Print the part of the records that opens with the line containing "Welches Konto möchten Sie" and closes with the line containing "Nutzungsbedingungen", with both of those lines included and every line reproduced unchanged.

[Start of section]

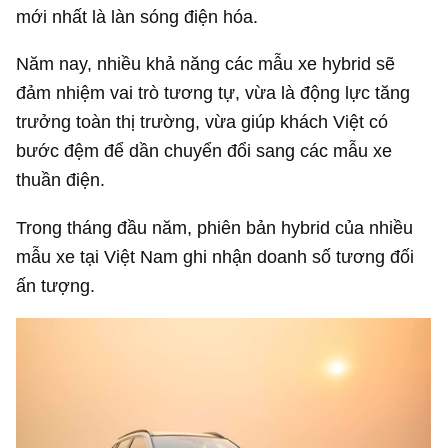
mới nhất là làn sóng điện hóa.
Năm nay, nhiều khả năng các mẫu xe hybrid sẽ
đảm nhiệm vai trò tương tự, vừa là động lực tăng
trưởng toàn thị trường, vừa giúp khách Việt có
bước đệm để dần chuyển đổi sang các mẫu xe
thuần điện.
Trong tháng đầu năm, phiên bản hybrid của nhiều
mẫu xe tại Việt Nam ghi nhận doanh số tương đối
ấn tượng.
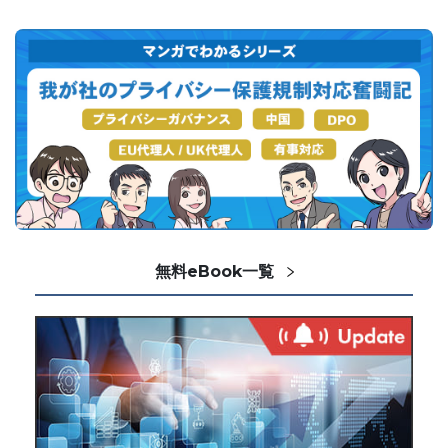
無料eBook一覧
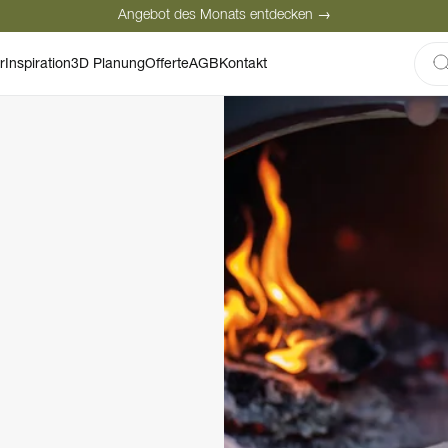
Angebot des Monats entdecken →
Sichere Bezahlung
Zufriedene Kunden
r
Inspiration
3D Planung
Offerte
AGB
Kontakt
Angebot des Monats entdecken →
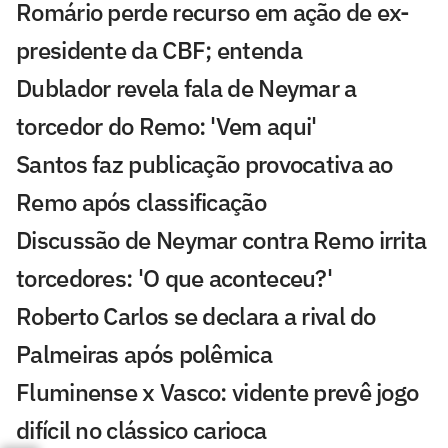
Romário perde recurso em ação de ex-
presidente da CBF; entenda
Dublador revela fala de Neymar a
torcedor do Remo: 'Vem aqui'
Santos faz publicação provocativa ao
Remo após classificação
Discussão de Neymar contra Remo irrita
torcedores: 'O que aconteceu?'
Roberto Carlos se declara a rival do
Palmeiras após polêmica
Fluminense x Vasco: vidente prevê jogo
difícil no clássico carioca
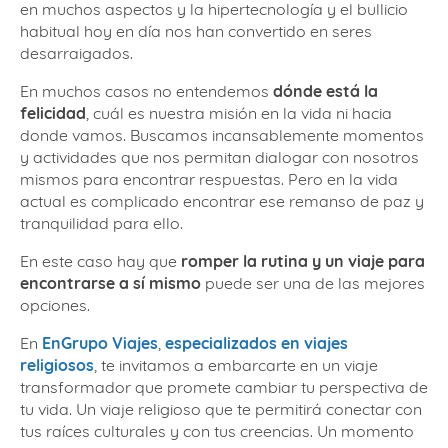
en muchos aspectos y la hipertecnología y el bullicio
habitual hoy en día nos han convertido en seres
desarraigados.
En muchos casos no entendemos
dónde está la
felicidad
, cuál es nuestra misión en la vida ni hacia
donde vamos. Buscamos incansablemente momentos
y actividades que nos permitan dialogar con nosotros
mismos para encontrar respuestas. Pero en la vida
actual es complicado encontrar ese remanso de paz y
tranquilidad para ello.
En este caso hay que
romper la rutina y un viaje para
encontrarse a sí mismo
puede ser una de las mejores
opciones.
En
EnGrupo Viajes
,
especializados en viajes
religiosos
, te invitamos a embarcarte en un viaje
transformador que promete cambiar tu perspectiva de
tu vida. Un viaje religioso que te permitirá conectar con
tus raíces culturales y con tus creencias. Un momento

[End of section]
[Start of section]

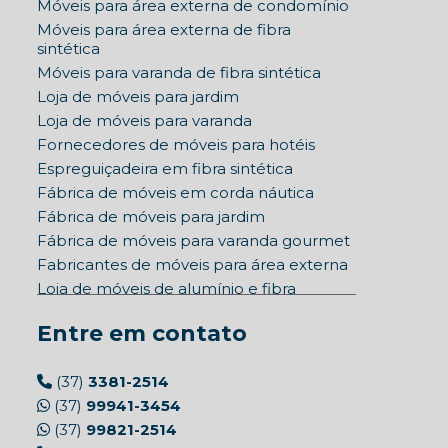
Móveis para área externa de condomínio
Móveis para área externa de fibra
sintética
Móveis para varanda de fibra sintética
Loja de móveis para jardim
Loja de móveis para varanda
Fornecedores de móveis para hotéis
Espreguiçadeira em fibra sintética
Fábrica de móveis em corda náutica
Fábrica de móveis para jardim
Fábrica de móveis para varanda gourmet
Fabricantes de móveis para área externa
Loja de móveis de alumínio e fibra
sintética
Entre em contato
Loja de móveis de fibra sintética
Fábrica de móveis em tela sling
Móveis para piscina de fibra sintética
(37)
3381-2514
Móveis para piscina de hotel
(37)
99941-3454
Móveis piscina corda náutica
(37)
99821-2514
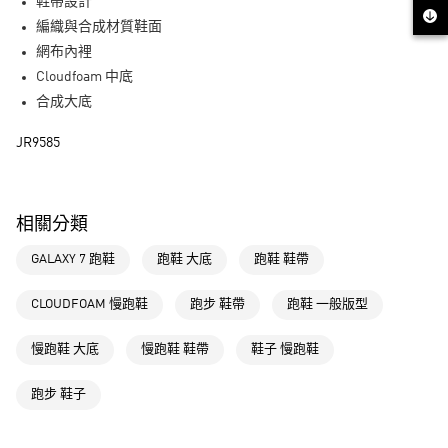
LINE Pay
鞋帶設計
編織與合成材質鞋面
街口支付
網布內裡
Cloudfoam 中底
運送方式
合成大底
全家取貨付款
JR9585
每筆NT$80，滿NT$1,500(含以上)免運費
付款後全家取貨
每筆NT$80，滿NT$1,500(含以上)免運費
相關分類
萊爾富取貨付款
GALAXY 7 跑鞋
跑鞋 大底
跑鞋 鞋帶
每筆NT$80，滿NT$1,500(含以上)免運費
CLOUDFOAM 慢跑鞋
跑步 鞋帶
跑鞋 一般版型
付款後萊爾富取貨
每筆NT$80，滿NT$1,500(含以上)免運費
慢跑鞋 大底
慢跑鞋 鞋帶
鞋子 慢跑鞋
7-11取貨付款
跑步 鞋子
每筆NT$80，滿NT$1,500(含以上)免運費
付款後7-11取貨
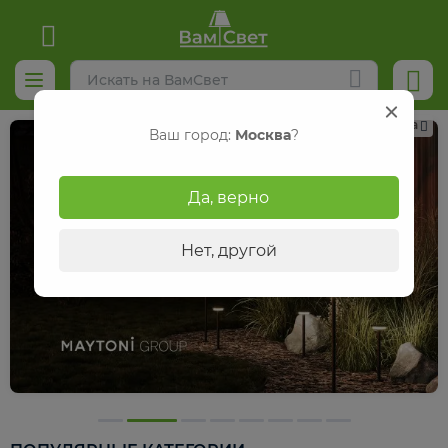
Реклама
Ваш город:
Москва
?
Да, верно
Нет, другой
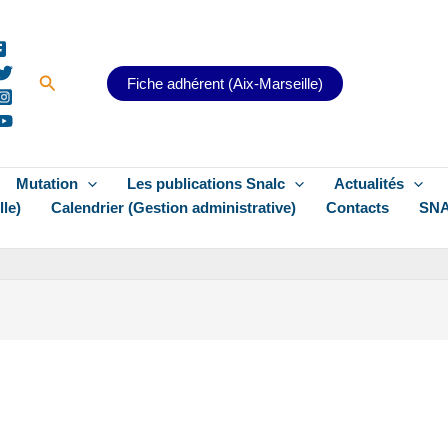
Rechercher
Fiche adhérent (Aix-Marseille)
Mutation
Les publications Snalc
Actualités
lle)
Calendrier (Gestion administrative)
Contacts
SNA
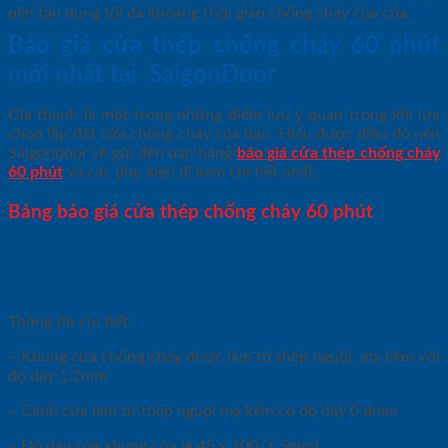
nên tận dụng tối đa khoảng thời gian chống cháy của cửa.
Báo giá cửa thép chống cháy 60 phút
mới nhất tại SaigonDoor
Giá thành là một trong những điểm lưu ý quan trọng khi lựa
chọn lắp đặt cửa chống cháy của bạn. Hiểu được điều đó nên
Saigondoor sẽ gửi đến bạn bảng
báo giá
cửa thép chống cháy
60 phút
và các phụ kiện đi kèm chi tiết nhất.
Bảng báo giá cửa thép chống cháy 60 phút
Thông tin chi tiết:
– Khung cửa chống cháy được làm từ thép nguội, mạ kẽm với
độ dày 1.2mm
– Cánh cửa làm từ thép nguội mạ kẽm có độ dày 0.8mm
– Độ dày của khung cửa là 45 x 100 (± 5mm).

[End of section]
[Start of section]

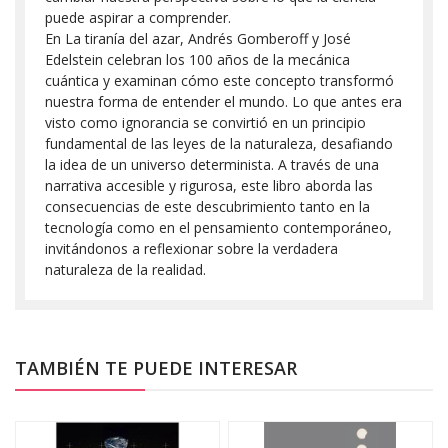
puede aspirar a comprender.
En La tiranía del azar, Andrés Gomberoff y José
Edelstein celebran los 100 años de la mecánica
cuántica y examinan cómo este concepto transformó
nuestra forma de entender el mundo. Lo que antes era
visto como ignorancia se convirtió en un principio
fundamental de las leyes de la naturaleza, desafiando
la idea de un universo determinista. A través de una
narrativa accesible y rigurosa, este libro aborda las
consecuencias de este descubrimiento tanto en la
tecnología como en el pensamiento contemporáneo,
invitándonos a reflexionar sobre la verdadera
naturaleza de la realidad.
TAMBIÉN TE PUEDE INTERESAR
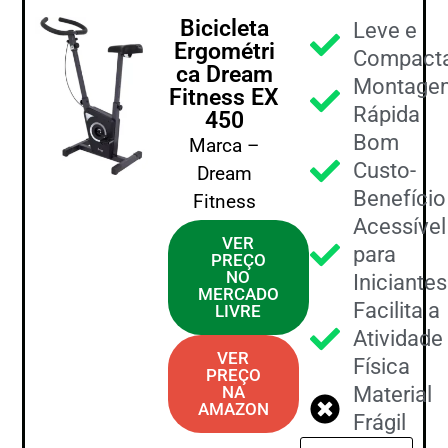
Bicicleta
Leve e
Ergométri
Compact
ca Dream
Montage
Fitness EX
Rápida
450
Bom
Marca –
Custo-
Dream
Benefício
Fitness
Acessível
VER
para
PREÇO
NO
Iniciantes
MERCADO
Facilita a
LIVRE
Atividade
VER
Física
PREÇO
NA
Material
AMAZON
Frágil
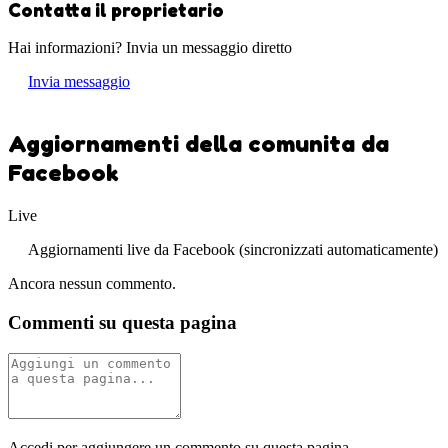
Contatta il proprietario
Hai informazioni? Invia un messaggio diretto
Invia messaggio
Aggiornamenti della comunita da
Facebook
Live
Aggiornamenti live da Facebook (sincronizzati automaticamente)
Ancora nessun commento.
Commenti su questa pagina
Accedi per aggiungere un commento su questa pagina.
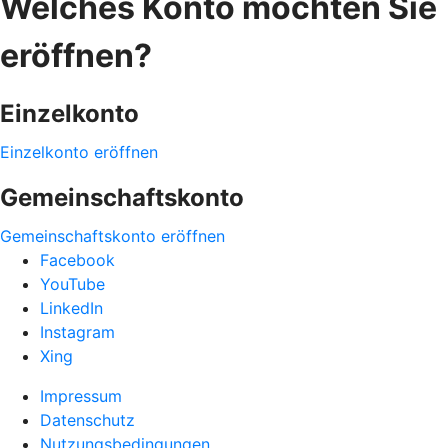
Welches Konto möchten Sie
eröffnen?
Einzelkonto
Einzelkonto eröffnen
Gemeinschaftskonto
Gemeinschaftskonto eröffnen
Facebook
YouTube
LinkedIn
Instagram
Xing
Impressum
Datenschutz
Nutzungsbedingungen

[End of section]

* EXPECTED ANSWER *
Welches Konto möchten Sie
eröffnen?
Einzelkonto
Einzelkonto eröffnen
Gemeinschaftskonto
Gemeinschaftskonto eröffnen
Facebook
YouTube
LinkedIn
Instagram
Xing
Impressum
Datenschutz
Nutzungsbedingungen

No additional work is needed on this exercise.